As of September 2023, Chevy was running at a 57 days supply. For comparisons sake, a 60 days supply is considered optimal across the automotive industry. However, this strong inventory level may not last forever.
As of the time of this writing, there are no outwardly signs that the UAW strikes are currently taking place, as Cox Automotive noted that the impacts have thus far been quite muted. Nonetheless, the UAW expanded strikes against General Motors and Ford in late September 2023, so a ripple effect might be noticeable sometime in October 2023.
Moving forward, it’s uncertain exactly how the strikes will play out.
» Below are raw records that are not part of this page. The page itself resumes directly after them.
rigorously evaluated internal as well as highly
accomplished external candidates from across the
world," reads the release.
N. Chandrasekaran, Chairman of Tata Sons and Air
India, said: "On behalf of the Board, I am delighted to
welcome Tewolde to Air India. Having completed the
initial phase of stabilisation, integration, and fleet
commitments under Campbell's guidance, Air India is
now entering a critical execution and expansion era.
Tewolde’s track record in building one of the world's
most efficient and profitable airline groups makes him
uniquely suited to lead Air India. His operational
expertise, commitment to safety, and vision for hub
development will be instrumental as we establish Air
As the Big Three continue to bargain with the UAW, the union may decide to lessen its strikes if it receives what it perceives as good progress in negotiations, similar to how Stellantis was spared from the recent strike expansions. Notably, the UAW has yet to target full-size truck and SUV production, the automakers’ most profitable vehicles.
In regard to Chevy specifically, both the GM Wentzville plant in Missouri and the GM Lansing Delta Township plant in Michigan are experiencing a strike. From there, the union may decide to target the GM Arlington plant in Texas, which produces vehicles like the Chevy Silverado, in order to attempt to corner General Motors into a deal.